**Texto fornecido**.
O arquivo morto do DOI-CODI
Parece-me que uma das estruturas fundamentais de impedimento de uma democracia mais abrangente e efetiva é a violência de Estado. Ela impõe a diversos segmentos da população a precarização de seus territórios e seus corpos. É justamente essa violência que classifica e hierarquiza a vida e estabelece quais são descartáveis.
FOTO: OSWALDO SANTOS-JUNIOR
Por Edson Teles
Durante o mês de agosto foi efetivado no país um trabalho praticamente inédito de arqueologia forense. Refiro-me às escavações e análises forenses das paredes de duas edificações onde funcionou o DOI-CODI, cuja sigla abreviava o tenebroso nome “Destacamento de Operações de Informações – Centro de Operações de Defesa Interna”.

**O que se pede**.
A. Responda às perguntas abaixo com base no texto sobre o DOI-CODI.
(i) Segundo o texto, qual é uma das estruturas fundamentais de impedimento de uma democracia mais abrangente e efetiva?
(ii) Em que mês foi efetivado o trabalho de arqueologia forense?
(iii) Qual nome a sigla DOI-CODI abreviava?
B. Altere o trecho do texto sobre o DOI-CODI que começa em "O arquivo morto" e termina em "quais são descartáveis.", substituindo "democracia" por "sociedade", e apresente o trecho inteiro.

**Extrato de dados**.
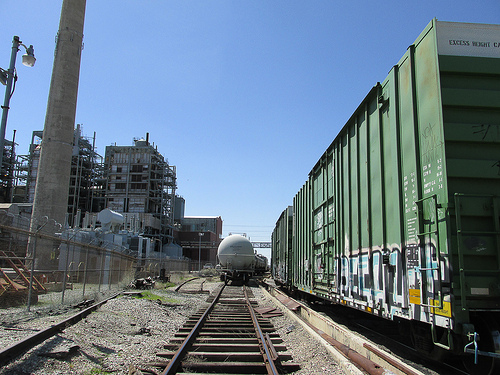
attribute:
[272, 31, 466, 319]
train — green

**Lista de soluções**.
A.
(i) A violência de Estado.
(ii) Agosto.
(iii) "Destacamento de Operações de Informações – Centro de Operações de Defesa Interna".

B.
O arquivo morto do DOI-CODI
Parece-me que uma das estruturas fundamentais de impedimento de uma sociedade mais abrangente e efetiva é a violência de Estado. Ela impõe a diversos segmentos da população a precarização de seus territórios e seus corpos. É justamente essa violência que classifica e hierarquiza a vida e estabelece quais são descartáveis.